» WHAT YOU HAVE TO DO
What you give back must match the records below exactly, apart from the pictures, which are omitted.

Data extracted from a collection:
[Start of section]
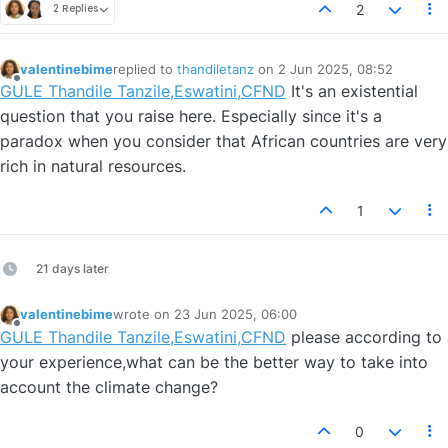
2
2 Replies
valentinebime
replied to
thandiletanz
on
2 Jun 2025, 08:52
last edited by
Offline
GULE Thandile Tanzile,Eswatini,CFND
It's an existential
question that you raise here. Especially since it's a
paradox when you consider that African countries are very
rich in natural resources.
1
21 days later
valentinebime
wrote on
23 Jun 2025, 06:00
last edited by
Offline
GULE Thandile Tanzile,Eswatini,CFND
please according to
your experience,what can be the better way to take into
account the climate change?
0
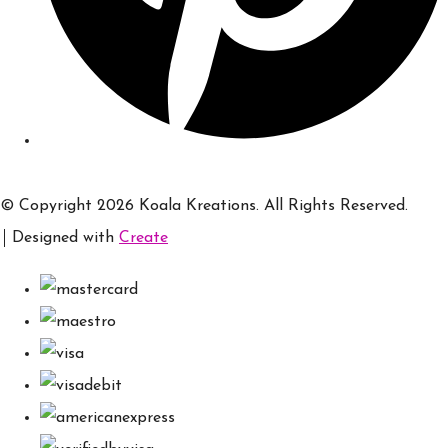
© Copyright 2026 Koala Kreations. All Rights Reserved.
Designed with
Create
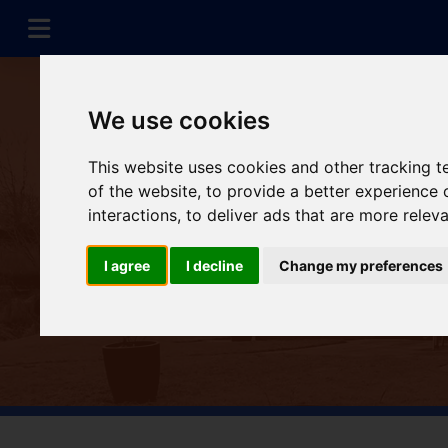
We use cookies
This website uses cookies and other tracking 
of the website
,
to provide a better experience 
interactions
,
to deliver ads that are more relev
I agree
I decline
Change my preferences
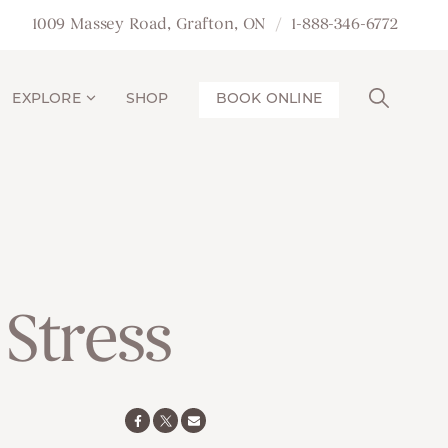
1009 Massey Road, Grafton, ON
1-888-346-6772
EXPLORE
SHOP
BOOK ONLINE
Stress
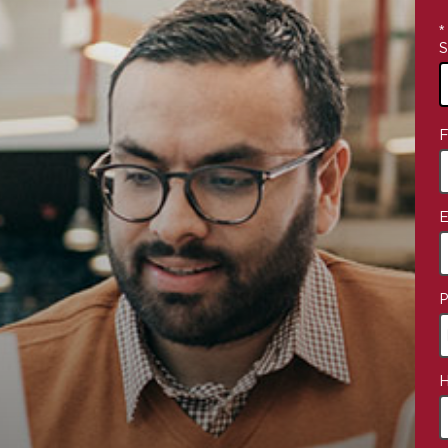
*
S
4
F
o
a
E
P
H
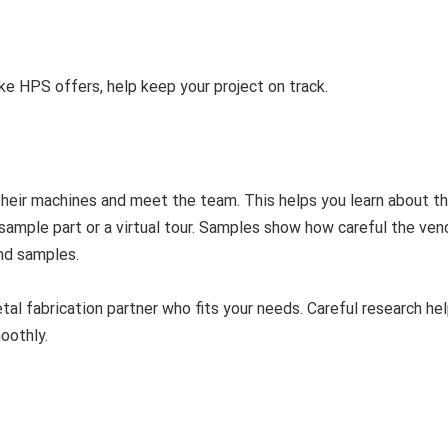
ike HPS offers, help keep your project on track.
e their machines and meet the team. This helps you learn about th
a sample part or a virtual tour. Samples show how careful the ven
end samples.
tal fabrication partner who fits your needs. Careful research he
oothly.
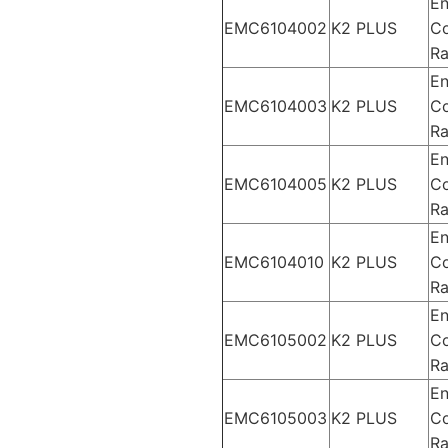
En
EMC6104002
K2 PLUS
Co
Ra
En
EMC6104003
K2 PLUS
Co
Ra
En
EMC6104005
K2 PLUS
Co
Ra
En
EMC6104010
K2 PLUS
Co
Ra
En
EMC6105002
K2 PLUS
Co
Ra
En
EMC6105003
K2 PLUS
Co
Ra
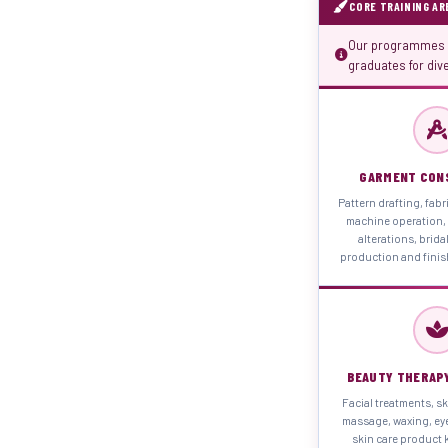
CORE TRAINING AR
Our programmes d
graduates for div
GARMENT CON
Pattern drafting, fabr
machine operation, 
alterations, brida
production and fini
BEAUTY THERAP
Facial treatments, sk
massage, waxing, ey
skin care product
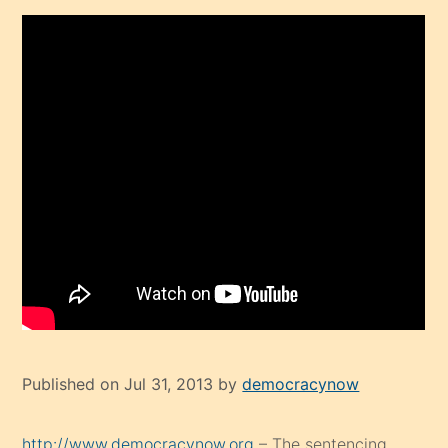
Published on Jul 31, 2013 by
democracynow
http://www.democracynow.org
– The sentencing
[End of section]
» SOLUTION
2
2 Replies
valentinebime
replied to
thandiletanz
on
2 Jun 2025, 08:52
last edited by
Offline
GULE Thandile Tanzile,Eswatini,CFND
It's an existential
question that you raise here. Especially since it's a
paradox when you consider that African countries are very
rich in natural resources.
1
21 days later
valentinebime
wrote on
23 Jun 2025, 06:00
last edited by
Offline
GULE Thandile Tanzile,Eswatini,CFND
please according to
your experience,what can be the better way to take into
account the climate change?
0
© Copyright 2026 Koala Kreations. All Rights Reserved.
Designed with
Create
We use cookies
This website uses cookies and other tracking 
of the website
,
to provide a better experience 
interactions
,
to deliver ads that are more relev
I agree
I decline
Change my preferences
1009 Massey Road, Grafton, ON
1-888-346-6772
EXPLORE
SHOP
BOOK ONLINE
Stress
*
S
4
F
o
a
E
P
H
ike HPS offers, help keep your project on track.
e their machines and meet the team. This helps you learn about th
a sample part or a virtual tour. Samples show how careful the ven
end samples.
tal fabrication partner who fits your needs. Careful research he
oothly.
En
EMC6104002
K2 PLUS
Co
Ra
En
EMC6104003
K2 PLUS
Co
Ra
En
EMC6104005
K2 PLUS
Co
Ra
En
EMC6104010
K2 PLUS
Co
Ra
En
EMC6105002
K2 PLUS
Co
Ra
En
EMC6105003
K2 PLUS
Co
Ra
CORE TRAINING AR
Our programmes d
graduates for div
GARMENT CON
Pattern drafting, fabr
machine operation, 
alterations, brida
production and fini
BEAUTY THERAP
Facial treatments, sk
massage, waxing, ey
skin care product
Published on Jul 31, 2013 by
democracynow
http://www.democracynow.org
– The sentencing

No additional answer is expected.